Most helpful critical review
45 of 49 people found the following review helpful
Disappointing if you love the original Zeppelin, otherwise still impressive.
on November 18, 2009
I've been looking forward to this product since its introduction more than a month ago. I loved the original Zeppelin, but was excited about the smaller form factor and a USB digital connection in the Zeppelin Mini. Call me naive, I was actually hoping that the sound quality would be quite comparable to that of the original Zeppelin. As the B&W's website says:
"With Zeppelin Mini, you get everything you love about Zeppelin - advanced acoustic technology, intelligent design, elegant connectivity - in a streamlined, compact sound dock package that's perfect for desktops and bedside tables. "
But I was let down; the two speakers produce completely different sound. Pop music (I tried out Rhianna and Britney Spears) sounded okay due to the typically louder treble and bass in the recording, although when played louder it sounded clearly distorted and hollow; classical symphonies (I tried out Brahms' Symphony #4 and Shostakovich's Cello Concerto #1) sounded disappointing - the entire bass section cannot be heard until the volume is cranked up really high!; classical solo and chamber music (I played Vivaldi's Four Season - Winter, 2.Largo) turned out to be surprisingly really good and in my opinion the best genre for this speaker.
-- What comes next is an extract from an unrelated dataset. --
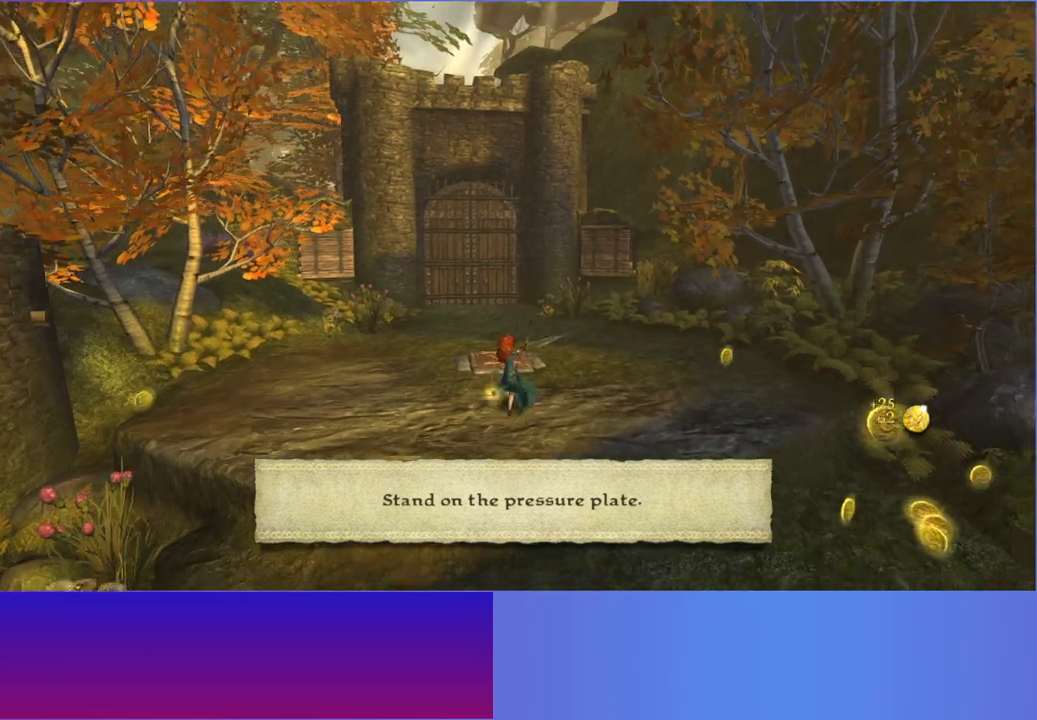
{"dt_ms": 500, "buttons": [], "left_stick": "up", "right_stick": "up-right", "events": []}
After turning on Bass enhancer on my iPod EQ setting (unlike the original Z, the Mini does not have an external bass/treble control), the bass can be heard more but is too obviously distorted - cracking sound can be heard at times.
The bass sounded more full when positioned closer to me. B&W claims that the introduction of a flowport (absent in the original Zeppelin) is designed to amplify the bass; I found the outcome to be nothing like that of the original Zeppelin. I also expect the bass to be thicker if the speaker is placed against a wall or a corner (instead of in the middle of a table at the Apple store)
With the addition of USB connectivity, I was originally very excited about the idea of directly syncing my iPod to iTunes, controlling iTunes using a remote, and most importantly, the capability of bypassing analog signal processing on a computer to the speaker. However, given the significantly compromised quality of sound (esp. lack of bass), the idea of producing better quality analog signal that would only be greatly sacrificed in bass production seems meaningless.
Nevertheless, I was impressed with the design of the Mini. The speaker is much smaller than I'd envisioned based on the gallery (and after checking out the sound quality was I wished it was bigger). The Mini is light but feels very solid when carried around. The design is much more classy than other iPod speakers: the chrome bowl mirror matches the back of the original iPod (if you still own one); when firmly attached to the docking arm, it can be elegantly turned 90 degrees for cover flow (isn't that the only reason to buy an iPod touch/iPhone?); controlling the iPod has never been easier with the inventive protruded docking arm design (same as the original Z). Most impressive to me, the enclosure of black cloth over the speaker (as opposed to the colder, more industrial wire mesh used in Bose and other iPod speakers) stands out among the crowd with exquisiteness.
If I were to choose a small iPod speaker based on what looks best for my apartment, I would definitely go with the Mini. As for sound quality, it sounded very impressive for classical chamber music, good enough for pop, but definitely not satisfying for classical symphonies. However, if you are certain that any larger speaker (e.g. the original Z) cannot be considered, it is quite a good choice. (And at this price I would choose it over Bose any day - there, I said it).